American Politics Take the Stage in 'Sweat'

Photo credit: Joan Marcus
Photo credit: Joan Marcus

From Town & Country

Lynn Nottage's new play Sweat first premiered Off Broadway in the fall of last year, just before the presidential election. And while Nottage-a Pulitzer Prize winner, Guggenheim Fellow and MacArthur "Genius"-couldn't have predicted the outcome of the voting, her work (the result of a commission from the Oregon Shakespeare Festival and Washington, D.C.'s Arena Stage) felt oddly prescient.

After all, Sweat follows the fate of two young Reading, Pennsylvania men and their families, whose lives are upended when changes come to the local steel-tubing factory which has long employed the town's residents. It's a stark, honest, and very human portrait of desperation and despondency in contemporary America, and one that finds Nottage, according to the New York Times, "writing at the peak of her powers."

On the eve of the show's Broadway debut-opening March 26 at Studio 54-Nottage spoke with Town & Country about the work.

This is a show that is very much about issues dominating the headlines these days, but clearly it's been a long time in the works.

For about two and a half years, I went back and forth between New York and Reading, Pennsylvania to interview people because I was really interested in the ways that economic stagnation was influencing American cities, in particular cities that had once been industrial powerhouses. In the midst of doing the interviews, I came across a group of locked-out steel works who I thought had a really compelling story. It's something I knew on an intellectual level was happening in the world, but really didn't strike me until I sat down with them-the extent to which these things were happening to people in America. And these were people who were, by and large, middle-aged white men who had thoroughly bought into the American Dream and didn't expect that overnight their lives would change so drastically.

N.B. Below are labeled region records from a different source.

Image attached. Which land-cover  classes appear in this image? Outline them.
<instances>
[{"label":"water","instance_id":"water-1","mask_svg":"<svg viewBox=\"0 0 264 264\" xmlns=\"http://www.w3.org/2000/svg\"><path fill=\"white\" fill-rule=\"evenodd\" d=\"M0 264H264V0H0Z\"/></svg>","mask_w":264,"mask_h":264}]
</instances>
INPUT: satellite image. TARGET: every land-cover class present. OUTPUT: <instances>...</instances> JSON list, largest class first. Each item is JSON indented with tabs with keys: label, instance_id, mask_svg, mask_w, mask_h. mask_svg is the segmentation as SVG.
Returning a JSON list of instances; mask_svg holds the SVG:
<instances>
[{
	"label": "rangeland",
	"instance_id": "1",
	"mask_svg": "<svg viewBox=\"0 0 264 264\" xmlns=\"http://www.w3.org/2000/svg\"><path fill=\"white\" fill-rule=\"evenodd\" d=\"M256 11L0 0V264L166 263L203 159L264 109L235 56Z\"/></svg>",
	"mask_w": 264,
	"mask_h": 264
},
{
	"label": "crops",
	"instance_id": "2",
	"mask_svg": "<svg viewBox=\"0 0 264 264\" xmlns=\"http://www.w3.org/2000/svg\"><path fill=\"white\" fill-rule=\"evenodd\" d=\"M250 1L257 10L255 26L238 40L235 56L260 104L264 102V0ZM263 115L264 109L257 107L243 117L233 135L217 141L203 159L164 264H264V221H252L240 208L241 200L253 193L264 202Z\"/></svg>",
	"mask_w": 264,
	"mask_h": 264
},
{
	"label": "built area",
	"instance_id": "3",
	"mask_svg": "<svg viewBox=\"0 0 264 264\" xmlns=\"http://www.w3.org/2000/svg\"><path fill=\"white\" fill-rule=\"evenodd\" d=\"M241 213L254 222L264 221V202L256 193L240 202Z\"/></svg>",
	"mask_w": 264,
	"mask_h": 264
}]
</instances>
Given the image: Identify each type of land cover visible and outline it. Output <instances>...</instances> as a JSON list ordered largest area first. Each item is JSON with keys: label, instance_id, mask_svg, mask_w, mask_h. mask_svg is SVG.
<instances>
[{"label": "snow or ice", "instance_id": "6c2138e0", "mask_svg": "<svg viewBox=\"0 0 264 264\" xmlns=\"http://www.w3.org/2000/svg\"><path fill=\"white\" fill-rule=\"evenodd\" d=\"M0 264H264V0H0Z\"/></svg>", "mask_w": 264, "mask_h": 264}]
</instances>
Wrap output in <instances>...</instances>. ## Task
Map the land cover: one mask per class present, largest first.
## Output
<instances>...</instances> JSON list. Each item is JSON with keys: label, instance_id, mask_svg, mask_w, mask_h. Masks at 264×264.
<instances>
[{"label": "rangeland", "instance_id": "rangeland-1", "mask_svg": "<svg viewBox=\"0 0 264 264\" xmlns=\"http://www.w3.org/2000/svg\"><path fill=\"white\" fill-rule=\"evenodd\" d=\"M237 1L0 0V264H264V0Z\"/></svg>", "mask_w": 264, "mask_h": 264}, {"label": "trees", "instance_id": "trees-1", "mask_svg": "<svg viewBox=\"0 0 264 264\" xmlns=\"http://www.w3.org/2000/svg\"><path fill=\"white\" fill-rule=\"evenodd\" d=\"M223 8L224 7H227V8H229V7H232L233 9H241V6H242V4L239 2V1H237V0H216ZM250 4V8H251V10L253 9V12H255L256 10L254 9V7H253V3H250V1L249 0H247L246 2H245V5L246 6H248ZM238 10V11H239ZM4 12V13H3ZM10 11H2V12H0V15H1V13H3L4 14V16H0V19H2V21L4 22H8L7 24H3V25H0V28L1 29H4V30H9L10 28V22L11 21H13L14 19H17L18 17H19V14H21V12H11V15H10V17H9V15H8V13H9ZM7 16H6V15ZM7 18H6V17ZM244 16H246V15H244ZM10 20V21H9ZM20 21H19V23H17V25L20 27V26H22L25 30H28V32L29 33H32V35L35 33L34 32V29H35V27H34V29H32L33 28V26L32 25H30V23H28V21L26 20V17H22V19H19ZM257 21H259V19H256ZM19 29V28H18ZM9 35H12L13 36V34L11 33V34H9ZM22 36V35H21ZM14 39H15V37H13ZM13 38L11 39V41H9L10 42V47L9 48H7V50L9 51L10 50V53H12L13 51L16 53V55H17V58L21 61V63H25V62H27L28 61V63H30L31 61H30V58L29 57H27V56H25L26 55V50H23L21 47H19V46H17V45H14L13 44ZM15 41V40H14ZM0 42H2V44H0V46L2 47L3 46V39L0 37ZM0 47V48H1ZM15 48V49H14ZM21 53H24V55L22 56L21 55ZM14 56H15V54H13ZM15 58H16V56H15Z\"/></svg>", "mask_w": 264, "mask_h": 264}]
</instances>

Did you know from the get-go that this would be a play?

Some years ago, I received a commission from the Oregon Shakespeare Festival to write a play about an American revolution, and I knew specifically that I was interested in the way in which the loss of industry was impacting people in the late 20th century. I knew I wanted to somehow tackle that issue but I didn't know from what angle.

Photo credit: Joan Marcus
Photo credit: Joan Marcus

It seems like you were somehow tapped into a lot of what wasn't being talked about leading up to November's presidential election.

It's interesting because when I began interviewing people in Reading, and this was across racial lines, they felt invisible. They thought they were being ignored by their state governments, the federal government, and the media; like someone had decided these cities couldn't be resuscitated and so it was time to turn the gaze elsewhere. The vibe I got when I was talking to people was that they felt very ignored.

The people I interviewed-and this was across racial lines-they felt invisible.

Do you think the play feels different after the election?

It takes on a completely different resonance post-election. So many of the issues the play deals with are now in the headlines, but part of the reason I wrote the play is because I felt like poverty wasn't really part of the national discourse and that there were large swaths of the middle class that were being ignored. Part of me is glad that it's in the conversation now. Thematically, the president can be representative of a level of white disaffection that wasn't being anticipated by the media.

Moving from an Off Broadway run to one on Broadway, did the show change at all?

Broadway's never my end goal because of the plays I write. These are tough plays. Of course there's a lot of humor, but my goal is just to reach as wide an audience as possible however that happens. I think it's outstanding that a play like this has been embraced, but my goal is always just to be in conversation with as large a group as I can be.